Prep Time 10 minutes
Cook Time 8 minutes
Total Time 18 minutes
Servings 2 omelets
Calories 295 kcal
- 1 1/2tsp extra virgin olive oil
- 1/2cup thinly sliced cremini mushrooms
- 1/2cup diced yellow onion
- 1/2cup fresh baby spinach
- 1/2tsp kosher salt, divided
- 1/2tsp black pepper, divided
- 2large eggs
- 1/2cup shredded low-fat Swiss cheese
- minced fresh parsley, for garnish
- nonstick cooking spray
- Heat 1 1/2 tsp olive oil in large skillet over MED-HIGH heat. Add mushrooms and onion, cooking about 5 minutes, until golden and soft. Season with 1/4 tsp salt and pepper, then stir in baby spinach until wilted.
- Transfer mushroom mixture to plate and wipe out skillet.
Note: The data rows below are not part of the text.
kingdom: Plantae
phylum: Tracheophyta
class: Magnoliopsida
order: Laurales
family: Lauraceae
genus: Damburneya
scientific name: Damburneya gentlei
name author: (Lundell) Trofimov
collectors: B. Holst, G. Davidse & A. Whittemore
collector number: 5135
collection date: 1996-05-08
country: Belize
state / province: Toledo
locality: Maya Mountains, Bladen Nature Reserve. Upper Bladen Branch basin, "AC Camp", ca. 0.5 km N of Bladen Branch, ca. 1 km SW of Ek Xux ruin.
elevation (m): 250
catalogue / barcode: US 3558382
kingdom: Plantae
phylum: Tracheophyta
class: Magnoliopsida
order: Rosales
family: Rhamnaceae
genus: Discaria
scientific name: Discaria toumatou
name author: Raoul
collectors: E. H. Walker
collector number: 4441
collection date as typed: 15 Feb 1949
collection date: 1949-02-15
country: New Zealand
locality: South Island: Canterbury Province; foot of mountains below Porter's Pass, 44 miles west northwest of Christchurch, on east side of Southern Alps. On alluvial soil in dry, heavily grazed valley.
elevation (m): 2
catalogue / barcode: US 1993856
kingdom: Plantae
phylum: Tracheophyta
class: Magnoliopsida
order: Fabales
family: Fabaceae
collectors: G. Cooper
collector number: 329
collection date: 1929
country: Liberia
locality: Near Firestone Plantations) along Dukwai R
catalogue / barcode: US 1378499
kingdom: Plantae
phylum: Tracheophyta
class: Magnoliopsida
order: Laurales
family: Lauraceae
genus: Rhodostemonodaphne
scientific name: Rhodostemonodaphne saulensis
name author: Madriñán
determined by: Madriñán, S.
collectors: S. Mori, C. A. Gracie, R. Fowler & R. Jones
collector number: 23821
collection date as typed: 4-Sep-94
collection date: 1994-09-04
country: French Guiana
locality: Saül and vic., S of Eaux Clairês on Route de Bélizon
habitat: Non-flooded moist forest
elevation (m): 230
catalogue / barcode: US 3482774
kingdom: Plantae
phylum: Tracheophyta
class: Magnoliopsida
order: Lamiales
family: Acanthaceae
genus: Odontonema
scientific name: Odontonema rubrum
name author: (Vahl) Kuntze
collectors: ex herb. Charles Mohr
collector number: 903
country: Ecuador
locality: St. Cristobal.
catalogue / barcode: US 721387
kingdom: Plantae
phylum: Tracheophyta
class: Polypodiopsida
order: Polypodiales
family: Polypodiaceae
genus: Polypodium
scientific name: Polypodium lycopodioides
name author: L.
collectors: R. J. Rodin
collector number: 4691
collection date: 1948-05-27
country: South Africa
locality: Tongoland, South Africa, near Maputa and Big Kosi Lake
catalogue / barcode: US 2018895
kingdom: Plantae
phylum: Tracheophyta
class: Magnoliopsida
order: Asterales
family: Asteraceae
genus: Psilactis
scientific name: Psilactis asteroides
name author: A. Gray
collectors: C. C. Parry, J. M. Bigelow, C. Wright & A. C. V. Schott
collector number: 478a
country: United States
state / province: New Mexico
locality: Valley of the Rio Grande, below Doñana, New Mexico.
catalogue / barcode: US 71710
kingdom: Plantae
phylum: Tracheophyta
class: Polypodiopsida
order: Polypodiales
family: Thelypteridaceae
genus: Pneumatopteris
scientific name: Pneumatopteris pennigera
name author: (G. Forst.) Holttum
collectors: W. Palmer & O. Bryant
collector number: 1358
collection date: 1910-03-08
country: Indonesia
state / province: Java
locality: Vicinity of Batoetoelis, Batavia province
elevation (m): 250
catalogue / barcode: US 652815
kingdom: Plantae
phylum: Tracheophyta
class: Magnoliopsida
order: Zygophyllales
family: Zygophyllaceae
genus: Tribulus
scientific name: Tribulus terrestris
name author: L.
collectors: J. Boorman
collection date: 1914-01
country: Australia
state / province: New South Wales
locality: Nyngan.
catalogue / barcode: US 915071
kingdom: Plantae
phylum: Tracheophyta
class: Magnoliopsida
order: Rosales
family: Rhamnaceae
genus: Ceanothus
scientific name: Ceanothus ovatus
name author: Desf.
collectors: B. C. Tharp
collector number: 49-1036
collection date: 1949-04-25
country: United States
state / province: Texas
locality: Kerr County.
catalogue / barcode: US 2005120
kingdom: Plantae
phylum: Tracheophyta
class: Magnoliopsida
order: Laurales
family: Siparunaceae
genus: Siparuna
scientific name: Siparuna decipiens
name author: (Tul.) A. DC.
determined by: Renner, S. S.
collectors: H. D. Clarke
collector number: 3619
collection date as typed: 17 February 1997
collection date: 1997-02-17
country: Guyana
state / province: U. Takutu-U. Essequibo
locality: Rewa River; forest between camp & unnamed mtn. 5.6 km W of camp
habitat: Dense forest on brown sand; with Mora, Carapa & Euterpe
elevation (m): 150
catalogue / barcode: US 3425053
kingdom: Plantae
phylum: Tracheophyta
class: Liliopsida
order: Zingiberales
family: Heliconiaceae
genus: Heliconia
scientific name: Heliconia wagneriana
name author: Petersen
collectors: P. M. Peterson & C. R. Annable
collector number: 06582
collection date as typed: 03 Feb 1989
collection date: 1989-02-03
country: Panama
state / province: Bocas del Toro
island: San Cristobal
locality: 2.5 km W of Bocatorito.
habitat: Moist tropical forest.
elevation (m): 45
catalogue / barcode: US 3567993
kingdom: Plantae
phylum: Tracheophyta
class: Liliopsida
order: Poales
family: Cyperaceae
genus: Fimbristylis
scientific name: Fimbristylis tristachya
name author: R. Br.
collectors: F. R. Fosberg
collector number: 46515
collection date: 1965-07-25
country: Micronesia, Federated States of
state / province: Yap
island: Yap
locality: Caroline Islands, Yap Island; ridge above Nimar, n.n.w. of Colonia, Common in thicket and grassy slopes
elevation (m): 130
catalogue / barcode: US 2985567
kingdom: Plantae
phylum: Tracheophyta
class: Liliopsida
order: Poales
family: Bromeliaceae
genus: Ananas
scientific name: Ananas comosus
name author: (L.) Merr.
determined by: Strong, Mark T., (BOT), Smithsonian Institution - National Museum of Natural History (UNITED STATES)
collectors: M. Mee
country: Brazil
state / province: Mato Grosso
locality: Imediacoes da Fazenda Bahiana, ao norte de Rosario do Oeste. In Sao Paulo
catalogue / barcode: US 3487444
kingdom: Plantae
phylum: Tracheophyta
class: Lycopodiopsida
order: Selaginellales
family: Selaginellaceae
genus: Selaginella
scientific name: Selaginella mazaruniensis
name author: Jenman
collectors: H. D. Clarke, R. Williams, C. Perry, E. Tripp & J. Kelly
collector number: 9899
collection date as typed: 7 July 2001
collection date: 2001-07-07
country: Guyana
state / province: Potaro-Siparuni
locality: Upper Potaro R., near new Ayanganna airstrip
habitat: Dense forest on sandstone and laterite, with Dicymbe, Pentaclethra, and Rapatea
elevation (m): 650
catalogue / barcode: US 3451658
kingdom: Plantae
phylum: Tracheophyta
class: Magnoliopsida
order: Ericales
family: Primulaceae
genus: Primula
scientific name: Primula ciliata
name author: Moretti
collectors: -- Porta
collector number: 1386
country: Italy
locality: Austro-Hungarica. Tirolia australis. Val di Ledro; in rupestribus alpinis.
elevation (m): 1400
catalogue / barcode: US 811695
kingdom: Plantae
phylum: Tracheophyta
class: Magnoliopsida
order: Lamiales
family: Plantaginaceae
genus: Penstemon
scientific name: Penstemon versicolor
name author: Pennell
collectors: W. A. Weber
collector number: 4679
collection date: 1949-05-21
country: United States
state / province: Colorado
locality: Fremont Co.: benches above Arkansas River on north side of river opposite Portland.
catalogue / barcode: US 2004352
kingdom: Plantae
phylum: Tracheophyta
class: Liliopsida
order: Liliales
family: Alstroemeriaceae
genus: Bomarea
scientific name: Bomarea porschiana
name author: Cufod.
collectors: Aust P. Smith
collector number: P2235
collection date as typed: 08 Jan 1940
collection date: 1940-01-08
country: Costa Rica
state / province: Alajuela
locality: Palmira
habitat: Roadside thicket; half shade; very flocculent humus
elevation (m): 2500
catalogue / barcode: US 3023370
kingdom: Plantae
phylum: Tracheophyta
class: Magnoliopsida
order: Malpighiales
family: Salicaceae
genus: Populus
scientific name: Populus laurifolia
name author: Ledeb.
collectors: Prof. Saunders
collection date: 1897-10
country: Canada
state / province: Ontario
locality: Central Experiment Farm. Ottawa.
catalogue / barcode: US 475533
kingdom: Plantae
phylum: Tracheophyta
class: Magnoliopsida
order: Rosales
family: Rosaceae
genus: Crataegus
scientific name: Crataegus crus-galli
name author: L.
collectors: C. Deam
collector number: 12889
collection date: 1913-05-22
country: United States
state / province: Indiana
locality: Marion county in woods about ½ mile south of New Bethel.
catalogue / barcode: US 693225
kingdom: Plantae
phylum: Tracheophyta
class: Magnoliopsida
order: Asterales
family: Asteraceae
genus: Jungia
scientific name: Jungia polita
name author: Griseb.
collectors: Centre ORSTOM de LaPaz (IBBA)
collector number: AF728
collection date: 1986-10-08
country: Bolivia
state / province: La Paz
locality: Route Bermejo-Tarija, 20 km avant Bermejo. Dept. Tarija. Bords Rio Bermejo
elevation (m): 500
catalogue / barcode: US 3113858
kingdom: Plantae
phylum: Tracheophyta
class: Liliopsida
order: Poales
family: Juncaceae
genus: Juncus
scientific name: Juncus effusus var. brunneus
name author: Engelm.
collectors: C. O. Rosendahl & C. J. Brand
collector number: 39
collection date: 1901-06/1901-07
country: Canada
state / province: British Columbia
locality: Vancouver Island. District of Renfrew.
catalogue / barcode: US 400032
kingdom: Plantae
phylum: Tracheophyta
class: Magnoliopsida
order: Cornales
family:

Crack eggs into small mixing bowl with 1/2 Tbsp water and remaining salt and pepper, and beat with small whisk or fork until blended and a little frothy.
- Spray skillet lightly with nonstick cooking spray and heat over MED to MED-LOW. Add beaten egg mixture and stir them around the pan with a rubber spatula, pulling the sides in towards the middle, swirling the pan slightly so the runny egg mixture on top hits the pan and cooks. Cook about 2 minutes, until eggs are just slightly shiny on top.
- Add mushroom mixture to one side of the omelet, then sprinkle with cheese. Carefully lift up the edge of the omelet and check to see if the eggs are lightly golden on the bottom. Once they are, gently fold it over the filling.
- Slide omelet out of skillet and onto plate to serve. Serve garnished with minced parsley and extra black pepper if desired.